You can see the full schedule here- You're not going to go wild here, but it's important to remember that the CAA is one of the best conferences in the country at this level. Even if the names stink, the games will be good. Villanova opens the season at UConn, where they honestly should probably be favored to win. UConn is baaaaad, but a win over an FBS team will get the team some attention from the media, so that's fun!

After that they'll play at Top-25 Fordham before coming home to play their biggest rival, Delaware, for the home opener. It's a brutal start to the season, but we'll find out quickly if these guys are who we think they are. There are a couple more Top 25 teams on the schedule in James Madison and Richmond, so it's going to be a wild ride. Make sure you're a part of it!

Awesome! So where do I tailgate at Villanova?

Oh, if it were only that easy. Ever been to a game at Boston College? It's like that, but worse (although it's getting better). Tailgating is allowed in Pike & Main Lot, but Public Safety (oh, the fun you'll have with them) monitors it like hawks. If you're underage, it's just not worth the risk. You will get caught, even if you're with your parents.

(But hey, this is what dorm rooms are for. Or this. Wait, I didn't show you that. Sorry parents)

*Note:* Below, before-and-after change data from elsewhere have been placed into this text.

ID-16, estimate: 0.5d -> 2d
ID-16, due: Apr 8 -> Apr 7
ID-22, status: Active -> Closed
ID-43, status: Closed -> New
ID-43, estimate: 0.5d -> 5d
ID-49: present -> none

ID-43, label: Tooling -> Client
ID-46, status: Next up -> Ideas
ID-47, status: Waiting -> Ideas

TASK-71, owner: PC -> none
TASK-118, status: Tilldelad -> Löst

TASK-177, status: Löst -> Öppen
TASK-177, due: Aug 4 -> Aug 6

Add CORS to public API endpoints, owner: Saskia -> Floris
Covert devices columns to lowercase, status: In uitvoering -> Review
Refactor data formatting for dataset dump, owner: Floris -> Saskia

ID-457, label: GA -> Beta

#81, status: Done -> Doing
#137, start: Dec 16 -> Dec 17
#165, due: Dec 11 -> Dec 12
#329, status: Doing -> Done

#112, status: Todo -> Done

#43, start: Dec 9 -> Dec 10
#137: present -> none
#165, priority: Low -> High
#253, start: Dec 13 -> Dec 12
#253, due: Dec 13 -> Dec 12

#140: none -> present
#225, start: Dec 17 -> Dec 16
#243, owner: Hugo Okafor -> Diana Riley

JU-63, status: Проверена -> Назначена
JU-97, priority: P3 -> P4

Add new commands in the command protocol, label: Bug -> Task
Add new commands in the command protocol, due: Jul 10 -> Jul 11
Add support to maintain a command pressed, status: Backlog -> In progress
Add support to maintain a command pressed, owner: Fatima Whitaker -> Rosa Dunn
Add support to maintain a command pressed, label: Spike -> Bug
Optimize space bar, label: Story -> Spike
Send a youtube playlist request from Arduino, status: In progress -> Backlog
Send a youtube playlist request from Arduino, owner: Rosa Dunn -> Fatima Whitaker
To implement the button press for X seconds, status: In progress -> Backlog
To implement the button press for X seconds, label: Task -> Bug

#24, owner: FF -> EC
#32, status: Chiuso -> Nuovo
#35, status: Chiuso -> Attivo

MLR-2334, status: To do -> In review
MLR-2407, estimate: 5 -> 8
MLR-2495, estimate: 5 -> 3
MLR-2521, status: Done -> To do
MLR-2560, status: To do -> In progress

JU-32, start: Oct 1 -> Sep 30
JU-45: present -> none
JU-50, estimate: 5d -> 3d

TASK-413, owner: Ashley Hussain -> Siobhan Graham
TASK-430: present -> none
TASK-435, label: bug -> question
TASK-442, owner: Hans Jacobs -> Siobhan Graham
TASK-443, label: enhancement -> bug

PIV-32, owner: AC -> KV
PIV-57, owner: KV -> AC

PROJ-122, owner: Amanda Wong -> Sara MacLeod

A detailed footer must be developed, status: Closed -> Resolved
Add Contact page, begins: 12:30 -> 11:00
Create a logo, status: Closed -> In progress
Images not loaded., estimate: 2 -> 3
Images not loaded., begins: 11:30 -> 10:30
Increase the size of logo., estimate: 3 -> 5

If you can sacrifice the booze, the Villanova Football Club runs an awesome tailgate in the lot behind Villanova Stadium (and yes, there is plenty of alcohol if you are of age). You can't miss their big tent and blaring music. We highly recommend stopping by this tailgate - worst case, you'll make a couple of awesome connections. The Football Club guys are all great, and if you're sociable, you might meet a few ex-NFL players.

I have lots of other fun stuff to do on Saturday afternoons though!

No you don't. That's a lie.

But my Dad used to make me watch Notre Dame with him on Saturdays.

Bottom line, it's okay if you want to root for Notre Dame or Penn State on your own time. Just don't be that kid who uses it as an excuse to not show your pride and support for your own school (and besides, the Football Club tailgate probably has the game on their flatscreen). There's nothing worse than the kids who wear Notre Dame, Georgetown or Syracuse shirts around campus. Except for, maybe, the kid who is wearing UNC gear.

Don't be that kid.

I'm on my way to get the lighter fluid now to burn that stuff.

Love you! Go buy some Villanova gear.